Le jeune français ne perd pas de temps, son temps est compté. Il utilise un des ascenseurs au fond du couloir et arrive au troisième étage. Il réfléchit à un plan car il sait qu’il ne peut pas se présenter comme une fleur. Le personnel de l’hôpital ne laisse pas les gens voir qui ils veulent et surtout par lorsqu’il s’agit d’une agression et qu’aucun suspect n’a encore été appréhendé.

A la droite de Shawn, une porte s’ouvre et un homme faisant parti du service de nettoyage en sort, après avoir rangé du matériel. L’étudiant jette un coup d’œil à l’intérieur de la pièce. Il s’agit d’un petit cagibi, une idée commence à germer dans la tête de l’intrus. Il attend quelques secondes afin d’être sûr que personne ne l’a remarqué avant de s’engouffrer rapidement à l’intérieur.

A l’intérieur se trouve des serviettes, des draps et autres matériels nécessaire au nettoyage de l’établissement. Shawn se mord la lèvre, ressentant de la culpabilité à cause de ce qu’il s’apprête à faire. Mais il n’a pas le choix et n’a surtout pas le temps de réfléchir à une autre solution. Il se tourne vers les draps et d’une petite pichenette du doigt crée une étincelle qui commence à embraser les draps. Sans attendre plus longtemps, Shawn sort de la pièce et laisse la porte ouverte. Comme il l’avait prévu le feu commence à prendre et pendant qu’une partie des draps flambe, de la fumée se dégage hors du cagibi.
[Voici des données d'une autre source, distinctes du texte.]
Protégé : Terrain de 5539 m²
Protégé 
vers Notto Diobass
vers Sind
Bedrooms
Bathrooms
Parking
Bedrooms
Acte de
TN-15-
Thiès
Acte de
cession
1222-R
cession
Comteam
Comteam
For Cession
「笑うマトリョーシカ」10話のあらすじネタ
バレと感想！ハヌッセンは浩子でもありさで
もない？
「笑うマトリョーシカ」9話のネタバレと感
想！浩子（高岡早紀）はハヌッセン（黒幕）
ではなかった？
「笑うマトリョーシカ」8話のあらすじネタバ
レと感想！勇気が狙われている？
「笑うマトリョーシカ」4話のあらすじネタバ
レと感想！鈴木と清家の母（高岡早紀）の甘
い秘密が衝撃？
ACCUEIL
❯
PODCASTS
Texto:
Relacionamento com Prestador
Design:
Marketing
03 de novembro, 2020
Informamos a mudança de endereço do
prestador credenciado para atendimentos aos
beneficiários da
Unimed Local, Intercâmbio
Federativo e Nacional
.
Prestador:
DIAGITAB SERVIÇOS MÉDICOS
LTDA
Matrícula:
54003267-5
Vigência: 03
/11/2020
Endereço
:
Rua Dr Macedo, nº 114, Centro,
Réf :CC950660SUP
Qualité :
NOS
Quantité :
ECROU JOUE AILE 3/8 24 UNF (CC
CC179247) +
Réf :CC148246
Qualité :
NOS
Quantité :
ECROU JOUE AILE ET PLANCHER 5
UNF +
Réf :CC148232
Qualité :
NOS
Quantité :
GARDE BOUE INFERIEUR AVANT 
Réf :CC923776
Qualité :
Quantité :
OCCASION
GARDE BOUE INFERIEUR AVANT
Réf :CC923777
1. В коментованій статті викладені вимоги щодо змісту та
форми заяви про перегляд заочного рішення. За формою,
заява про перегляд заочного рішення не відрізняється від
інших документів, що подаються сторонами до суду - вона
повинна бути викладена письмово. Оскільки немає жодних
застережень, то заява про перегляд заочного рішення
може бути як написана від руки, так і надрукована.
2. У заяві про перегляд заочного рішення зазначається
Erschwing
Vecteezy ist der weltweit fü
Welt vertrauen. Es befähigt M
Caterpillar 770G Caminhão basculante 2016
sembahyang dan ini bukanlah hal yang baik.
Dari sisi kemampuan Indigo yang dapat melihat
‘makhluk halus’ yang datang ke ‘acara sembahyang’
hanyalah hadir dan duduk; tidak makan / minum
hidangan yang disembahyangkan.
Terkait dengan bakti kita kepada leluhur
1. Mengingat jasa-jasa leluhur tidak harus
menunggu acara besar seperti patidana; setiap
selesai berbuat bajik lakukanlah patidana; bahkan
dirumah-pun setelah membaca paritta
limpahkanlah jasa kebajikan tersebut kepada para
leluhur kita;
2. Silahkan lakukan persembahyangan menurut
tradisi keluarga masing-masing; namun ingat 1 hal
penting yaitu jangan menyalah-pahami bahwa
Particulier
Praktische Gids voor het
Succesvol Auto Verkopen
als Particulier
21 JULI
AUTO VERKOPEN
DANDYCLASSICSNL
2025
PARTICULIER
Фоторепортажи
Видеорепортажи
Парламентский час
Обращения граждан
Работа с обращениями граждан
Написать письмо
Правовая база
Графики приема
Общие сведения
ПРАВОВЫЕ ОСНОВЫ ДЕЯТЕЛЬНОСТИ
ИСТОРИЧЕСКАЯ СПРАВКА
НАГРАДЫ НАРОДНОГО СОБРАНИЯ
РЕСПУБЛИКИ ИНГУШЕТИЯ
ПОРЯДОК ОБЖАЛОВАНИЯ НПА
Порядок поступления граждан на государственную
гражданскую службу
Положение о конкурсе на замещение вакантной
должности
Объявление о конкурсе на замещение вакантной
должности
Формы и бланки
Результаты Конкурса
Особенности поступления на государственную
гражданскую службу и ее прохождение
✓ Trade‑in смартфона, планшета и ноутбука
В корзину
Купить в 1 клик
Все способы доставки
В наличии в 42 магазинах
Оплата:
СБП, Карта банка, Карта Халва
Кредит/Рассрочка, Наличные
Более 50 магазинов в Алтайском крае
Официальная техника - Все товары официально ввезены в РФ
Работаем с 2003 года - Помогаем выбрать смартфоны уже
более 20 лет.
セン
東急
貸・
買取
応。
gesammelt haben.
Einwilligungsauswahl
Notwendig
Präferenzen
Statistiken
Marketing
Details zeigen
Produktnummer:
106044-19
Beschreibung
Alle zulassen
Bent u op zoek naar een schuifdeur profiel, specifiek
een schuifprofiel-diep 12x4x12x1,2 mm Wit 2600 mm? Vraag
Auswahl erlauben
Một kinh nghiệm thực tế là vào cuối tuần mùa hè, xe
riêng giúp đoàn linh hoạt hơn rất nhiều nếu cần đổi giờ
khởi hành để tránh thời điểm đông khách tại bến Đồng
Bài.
Le jeune noir active le système anti-incendie à coté de lui et un bruit infernal résonne dans tous les couloirs.

- Désolé pour le dérangement ! s’exclame Shawn d’une petite voix pour s’excuser de son action préjudiciable.

Les infirmières aperçoivent la fumée et commencent à s’activer, à la recherche d’un extincteur. Tandis que d’autres s’occupent de rassurer les patients qui commencent à paniquer.

Personne ne fait attention à un jeune individu qui se rend vers le fond du couloir où sont placés les personnes dans le coma. Il n’entre pas dans la chambre, se contente de regarder à travers la grande vitre qui parcourt toute la pièce. En tout, la pièce contient six lits mais seulement trois sont occupés. Il prie intérieurement pour qu’il ne reconnaisse aucun des malades, mais malheureusement l’univers n’a pas décidée de lui faciliter l’existence. La personne qui occupe le lit au centre de la pièce est bien le sans abri qu’il a vu dans son cauchemar.

- Eh merde ! s’exclame Shawn avant de pousser un long soupir.

Perdu dans ses pensées, il ne remarque pas qu’une infirmière se dirige vers lui. Elle attire son attention en lui tapotant l’épaule. Shawn fait volte face en sursautant, la femme d’environ 40 ans le regarde d’un air suspicieux.

- On peut savoir ce que vous faites ici, jeune homme ?

- Rien, plus rien en tout cas dit Shawn d’une voix brisée avant de s’en aller, sans rien ajouter.

L’étudiant ne fait même pas attention à l’infirmière qui lui demande de s’arrêter. Il est tellement troublé qu’il ne l’entend même pas. Il est dégoûté, se sentant responsable de l’état de cet homme qui est entre la vie et la mort. Il ne le connaissait même pas, ce dernier souffrait déjà suffisamment de sa situation de sans abri, alors pourquoi a t’il fallu qu’il s’en prenne à lui.

Il se demande s’il n’est pas en train de perdre à nouveau la tête. Ce qui d’un coté ne l’étonnerait pas. Il est totalement déprimé, plus rien n’a d’importance. Sa vie est fichue avant même d’avoir eu le temps de commencer.

- Qu’est-ce que je fais ! Qu’est ce qui m’arrive, putain !

Il regarde l’heure, s’il ne se presse pas, il sera très en retard à son cours. Même s’il s’agit de la dernière chose à laquelle il pense, Shawn se dépêche de sortir de l’hôpital. Voulant mettre le plus de distance entre lui et cet enfer.